CS 4401 (A12): Software Security Engineering
Assignment: Threats and the Security Mindset

Due: Tuesday, September 11 by 2pm (when class starts) under Turnin assignment threats.


Part 1: Technical Memo on Security System Analysis

[Credits: This assignment adapted (some text copied, with permission) from CSE484 at the University of Washington, taught by Tadayoshi Kohno. The main changes lie in tying this to the terms in the security framework from Ross Anderson's Security Engineering text (2nd edition).]

Pick a physical-world "system" designed to achieve some security, privacy, or access control property. Think of systems that you might have seen on campus, at work, at the bank, at the museum, at the doctors office or pharmacy, at the gym, or even on the street (like an armored car). Try to be creative; don't pick something "standard" like a door or window lock (bonus points for creativity). Write a technical memo with a "security review" of that physical-world system.

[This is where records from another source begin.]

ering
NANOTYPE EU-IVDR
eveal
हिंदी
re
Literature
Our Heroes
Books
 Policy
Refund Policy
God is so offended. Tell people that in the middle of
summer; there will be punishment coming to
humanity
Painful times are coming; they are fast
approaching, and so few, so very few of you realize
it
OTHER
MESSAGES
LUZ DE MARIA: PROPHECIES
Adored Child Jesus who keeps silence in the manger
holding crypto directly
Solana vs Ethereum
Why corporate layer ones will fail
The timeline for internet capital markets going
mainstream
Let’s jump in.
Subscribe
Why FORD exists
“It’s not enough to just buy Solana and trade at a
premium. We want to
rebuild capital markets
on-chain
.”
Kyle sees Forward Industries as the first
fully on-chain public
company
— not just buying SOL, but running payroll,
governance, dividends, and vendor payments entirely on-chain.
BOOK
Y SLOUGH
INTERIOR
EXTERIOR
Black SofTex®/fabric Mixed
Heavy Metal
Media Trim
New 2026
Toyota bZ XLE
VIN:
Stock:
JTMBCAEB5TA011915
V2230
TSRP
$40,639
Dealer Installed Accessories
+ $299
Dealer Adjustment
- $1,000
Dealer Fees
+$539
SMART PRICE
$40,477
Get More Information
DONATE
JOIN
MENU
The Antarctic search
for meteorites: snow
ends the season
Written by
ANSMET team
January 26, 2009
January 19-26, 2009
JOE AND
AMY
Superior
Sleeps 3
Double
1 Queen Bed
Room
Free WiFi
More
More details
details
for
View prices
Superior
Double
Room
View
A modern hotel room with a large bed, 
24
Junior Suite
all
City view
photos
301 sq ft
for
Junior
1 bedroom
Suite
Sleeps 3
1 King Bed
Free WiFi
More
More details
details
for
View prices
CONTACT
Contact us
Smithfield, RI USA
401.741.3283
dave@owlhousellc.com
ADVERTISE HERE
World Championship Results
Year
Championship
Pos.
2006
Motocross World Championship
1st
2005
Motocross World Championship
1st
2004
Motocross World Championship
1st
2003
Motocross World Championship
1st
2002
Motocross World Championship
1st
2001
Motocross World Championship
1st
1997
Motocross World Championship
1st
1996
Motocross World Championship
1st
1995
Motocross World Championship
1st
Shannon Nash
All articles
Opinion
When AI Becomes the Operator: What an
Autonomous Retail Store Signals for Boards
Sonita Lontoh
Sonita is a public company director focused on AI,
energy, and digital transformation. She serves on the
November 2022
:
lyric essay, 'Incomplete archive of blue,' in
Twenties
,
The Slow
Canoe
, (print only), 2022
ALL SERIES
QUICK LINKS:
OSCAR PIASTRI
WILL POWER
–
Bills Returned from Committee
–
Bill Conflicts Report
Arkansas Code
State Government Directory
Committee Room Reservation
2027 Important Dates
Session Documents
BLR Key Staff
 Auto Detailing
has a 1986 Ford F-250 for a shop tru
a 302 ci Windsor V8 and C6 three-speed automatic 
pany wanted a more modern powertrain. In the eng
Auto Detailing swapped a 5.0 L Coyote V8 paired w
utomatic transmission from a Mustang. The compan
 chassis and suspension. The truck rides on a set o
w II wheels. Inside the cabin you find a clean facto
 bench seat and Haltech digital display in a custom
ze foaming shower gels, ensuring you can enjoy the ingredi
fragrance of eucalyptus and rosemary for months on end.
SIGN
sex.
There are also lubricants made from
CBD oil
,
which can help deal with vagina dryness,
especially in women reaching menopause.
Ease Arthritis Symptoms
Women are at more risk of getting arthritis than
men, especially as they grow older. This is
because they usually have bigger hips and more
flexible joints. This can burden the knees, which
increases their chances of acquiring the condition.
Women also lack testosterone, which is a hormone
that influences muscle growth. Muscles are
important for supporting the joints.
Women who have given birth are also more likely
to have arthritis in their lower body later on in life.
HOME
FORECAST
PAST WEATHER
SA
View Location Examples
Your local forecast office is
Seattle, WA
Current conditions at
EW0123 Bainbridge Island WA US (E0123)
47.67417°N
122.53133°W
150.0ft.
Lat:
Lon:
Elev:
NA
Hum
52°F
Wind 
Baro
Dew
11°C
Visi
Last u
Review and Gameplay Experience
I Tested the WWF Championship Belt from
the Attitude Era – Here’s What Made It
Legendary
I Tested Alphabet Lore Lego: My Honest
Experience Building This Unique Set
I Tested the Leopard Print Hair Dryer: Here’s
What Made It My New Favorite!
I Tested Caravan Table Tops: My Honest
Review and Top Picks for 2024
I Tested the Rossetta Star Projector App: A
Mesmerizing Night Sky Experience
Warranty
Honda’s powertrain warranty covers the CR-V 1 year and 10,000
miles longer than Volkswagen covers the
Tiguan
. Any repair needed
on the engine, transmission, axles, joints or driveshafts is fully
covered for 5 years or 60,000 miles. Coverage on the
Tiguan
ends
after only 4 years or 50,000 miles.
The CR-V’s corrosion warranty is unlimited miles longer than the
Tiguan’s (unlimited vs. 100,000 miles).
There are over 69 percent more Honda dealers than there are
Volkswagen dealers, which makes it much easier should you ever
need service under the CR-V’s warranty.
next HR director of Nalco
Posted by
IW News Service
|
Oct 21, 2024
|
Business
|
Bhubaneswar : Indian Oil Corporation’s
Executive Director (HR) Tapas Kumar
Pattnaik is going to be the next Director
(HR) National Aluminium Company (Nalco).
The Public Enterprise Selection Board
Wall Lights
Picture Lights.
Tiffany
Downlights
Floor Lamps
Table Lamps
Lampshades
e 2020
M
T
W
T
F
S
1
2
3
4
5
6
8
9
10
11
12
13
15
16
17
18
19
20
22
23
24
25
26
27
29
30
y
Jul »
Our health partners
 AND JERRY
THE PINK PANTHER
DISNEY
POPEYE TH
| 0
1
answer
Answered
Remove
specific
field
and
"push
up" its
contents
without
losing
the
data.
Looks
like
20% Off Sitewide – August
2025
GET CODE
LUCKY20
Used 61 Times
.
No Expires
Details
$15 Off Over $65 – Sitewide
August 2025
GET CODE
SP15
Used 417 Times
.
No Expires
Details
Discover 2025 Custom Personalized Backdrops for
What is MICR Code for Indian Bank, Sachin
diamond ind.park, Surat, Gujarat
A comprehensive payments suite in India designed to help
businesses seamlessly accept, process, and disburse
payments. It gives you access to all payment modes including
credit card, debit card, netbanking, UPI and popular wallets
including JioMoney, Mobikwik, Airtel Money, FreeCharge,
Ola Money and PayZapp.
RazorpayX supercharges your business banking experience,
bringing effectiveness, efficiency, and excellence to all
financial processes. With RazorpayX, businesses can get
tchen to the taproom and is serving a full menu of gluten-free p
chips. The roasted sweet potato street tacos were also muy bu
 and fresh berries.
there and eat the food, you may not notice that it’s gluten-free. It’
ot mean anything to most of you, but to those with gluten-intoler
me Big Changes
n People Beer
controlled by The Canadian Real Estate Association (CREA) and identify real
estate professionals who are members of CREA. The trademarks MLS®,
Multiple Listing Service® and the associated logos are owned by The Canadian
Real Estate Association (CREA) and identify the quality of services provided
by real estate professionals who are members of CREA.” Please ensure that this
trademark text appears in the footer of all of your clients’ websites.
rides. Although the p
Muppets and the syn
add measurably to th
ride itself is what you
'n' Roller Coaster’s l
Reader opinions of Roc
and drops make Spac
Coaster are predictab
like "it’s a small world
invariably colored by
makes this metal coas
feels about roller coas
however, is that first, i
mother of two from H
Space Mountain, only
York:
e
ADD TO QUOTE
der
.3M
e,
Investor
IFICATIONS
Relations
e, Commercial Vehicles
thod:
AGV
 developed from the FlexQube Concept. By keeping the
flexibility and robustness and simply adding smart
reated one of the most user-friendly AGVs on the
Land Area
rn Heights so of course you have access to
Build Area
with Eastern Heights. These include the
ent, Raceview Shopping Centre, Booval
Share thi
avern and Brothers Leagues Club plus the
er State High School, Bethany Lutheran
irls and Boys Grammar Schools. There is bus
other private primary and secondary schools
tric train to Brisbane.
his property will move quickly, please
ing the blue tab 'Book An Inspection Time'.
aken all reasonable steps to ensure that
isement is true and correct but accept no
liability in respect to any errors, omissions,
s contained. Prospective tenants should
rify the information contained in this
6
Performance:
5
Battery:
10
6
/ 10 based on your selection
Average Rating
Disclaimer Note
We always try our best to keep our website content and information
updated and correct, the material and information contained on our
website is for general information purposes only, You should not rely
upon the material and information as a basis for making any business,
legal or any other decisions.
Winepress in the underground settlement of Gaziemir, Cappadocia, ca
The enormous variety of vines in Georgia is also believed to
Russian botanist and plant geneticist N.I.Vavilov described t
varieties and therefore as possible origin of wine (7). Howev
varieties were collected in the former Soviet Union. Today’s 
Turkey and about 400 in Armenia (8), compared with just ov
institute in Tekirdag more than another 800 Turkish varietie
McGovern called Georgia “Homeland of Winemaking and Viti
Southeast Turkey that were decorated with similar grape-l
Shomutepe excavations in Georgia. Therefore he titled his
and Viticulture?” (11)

As with all technical memo assignments, your answer should be 1-2 pages in length and written crisply for a technical audience. Cover the following questions in your review. Unless otherwise stated, your answer to each question (or each item that you list in response to a question) should be roughly 1-2 sentences.

What to Turn In

Submit a single typeset document (Word or PDF) with your analysis.


Part 2: Threat Modeling

Consider the following three extensions to our online literary magazine application:

  1. "Meet the author" sessions hosted over a third-party VOIP service. Customers participate using their own webcam.
  2. To encourage readership, the portal will allow registered users to "purchase" two works for no charge each month. Subsequent purchases are charged at normal rates.
  3. The data store of uploaded works moves off the company network and onto the cloud.

Extend the threat model we developed in class to support these three extensions. This means (a) modifying the data flow diagram with the entities, processes, stores, and flows needed to model the security aspects of the extension, and (b) providing the STRIDE analysis on your modifications. Your STRIDE analysis does NOT need to cover DFD elements from before the extensions unless an extension would change the analysis of a pre-existing element.

Either on the diagram itself or at the top of your STRIDE analysis, please indicate which of the three extensions prompted each new DFD element.

What to Turn In

Submit an electronic copy of your new data flow diagram and a typeset document (Word or PDF) with your STRIDE analysis. For the revised diagram, you can modify the Powerpoint diagram from class (submit a single slide with your answer), submit PDF generated from some other drawing tool, or scan a hand-drawn DFD (but please write legibly!).


Part 3: Passwords Survey

Complete this anonymous survey (through Blackboard) on how you think about passwords. This should take no more than 10 minutes. Your identity will not be connected with your answers. Blackboard will merely report to the staff that you took the survey. We'll look at the answers in the aggregate during class.